Notre président de la république est-il absolutiste ? En tout cas son projet de révision de la constitution semble avoir pour unique but d’augmenter ses pouvoirs au point de le nommer “August Macky Sall”. En effet avec ce projet révision constitutionnelle , Macky Sall contrôle :
-les partis politiques
-les collectivités territoriales
-le conseil constitutionnel
-l’Assemblée Nationale
Il confirme son absolutisme , on affirmant implicitement sa victoire au premier tour avec un changement du mode de scrutin dépendant fortement du nombre de “suffrages exprimés” qui pourrait être magouillé .
Partis politiques soumis au fils de S.E.M Macky Sall: « bonne gouvernance associative »
La notion de bonne gouvernance est le fils de S.E.M. Tout comme un père , Macky Sall veut que son fils émerge du lot . Il nous l’impose en le glissant un peu partout. Toutefois , il ne s’agit pas de nous imposer son fils mais de faire de sorte que nous l’acceptions. Pour un président qui a vécu et vaincu le régime Abdoulaye Wade ,il est le mieux placé pour comprendre cela. Macky Sall nous force son fils « bonne gouvernance » d’emblée dans les dispositions de l’article 4 al 4 « Les partis politiques sont également tenus de respecter strictement les règles de bonne gouvernance associative sous peine de sanctions susceptibles de conduire à la suspension et à la dissolution. » Qu’est ce que la bonne gouvernance associative ? Quel est la définition matérielle de cette notion ?

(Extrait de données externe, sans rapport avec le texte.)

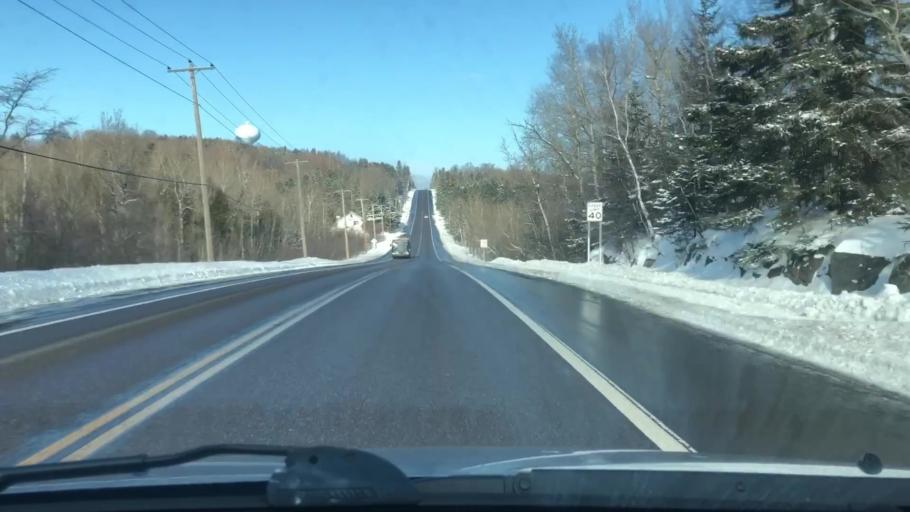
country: US
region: Minnesota
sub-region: Saint Louis County
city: Duluth
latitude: 46.8071
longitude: -92.1321
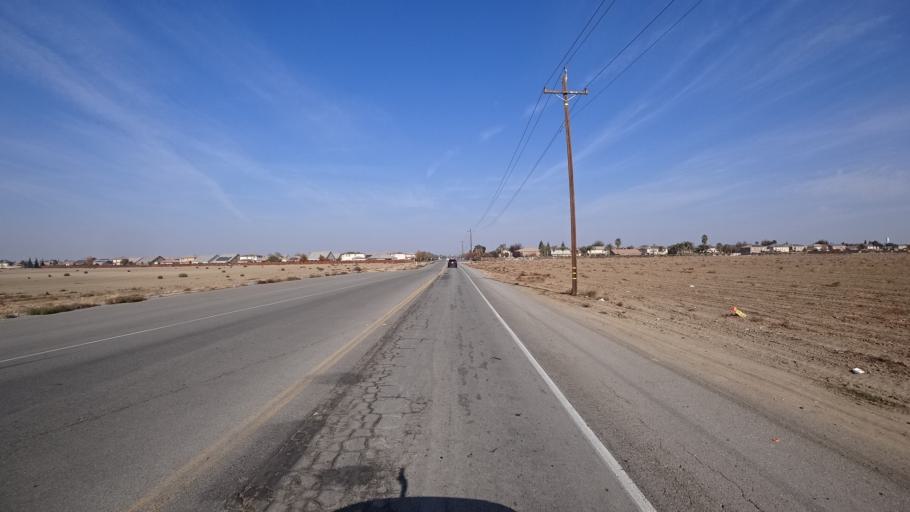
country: US
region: California
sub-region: Kern County
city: Greenacres
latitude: 35.2979
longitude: -119.1099
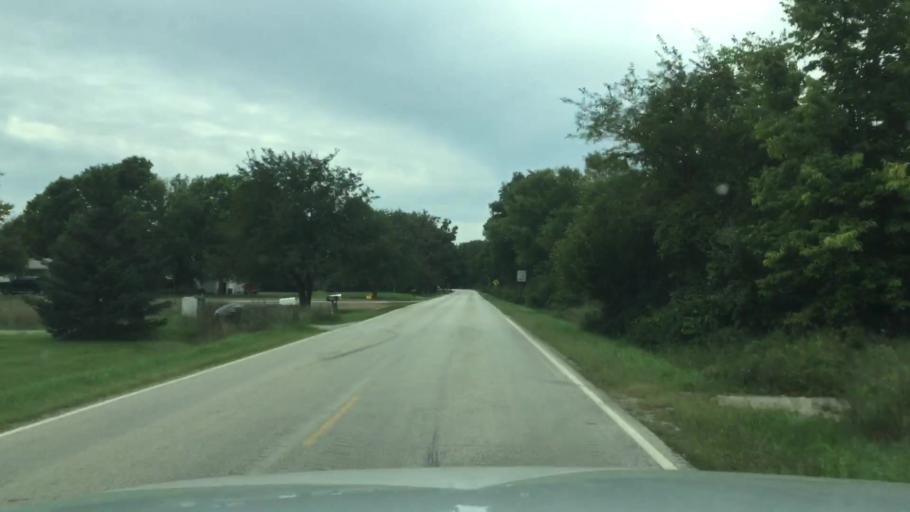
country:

L’importance de définir le contenu de cette notion est incommensurable à deux nivaux :
-les partis politiques sauront de manière exhaustive les règles auxquelles ils sont soumis. Ce serait une sorte de garantie contre l’abus. Rien ne nous dit que ces règles seront pas un moyen de pression contre certains partis politiques. La notion reste assez large , voire floue pour infliger des sanctions justes à un parti politique. Une faute d’un des militants suffit-elle à dissoudre un parti politique ? Exemple : Un militant condamné pour trafic de drogue . Il s’avère que l’argent de ce trafiquant a permis de financer une campagne sans la complicité du parti . Le parti politique serait-il dissout pour violation des règles de bonne gouvernance associative? Le parti politique a t-il faillis à ses règles de bonne gouvernance associative ? Il est donc indispensable de lister ou de définir ces actes contre la bonne gouvernance associative.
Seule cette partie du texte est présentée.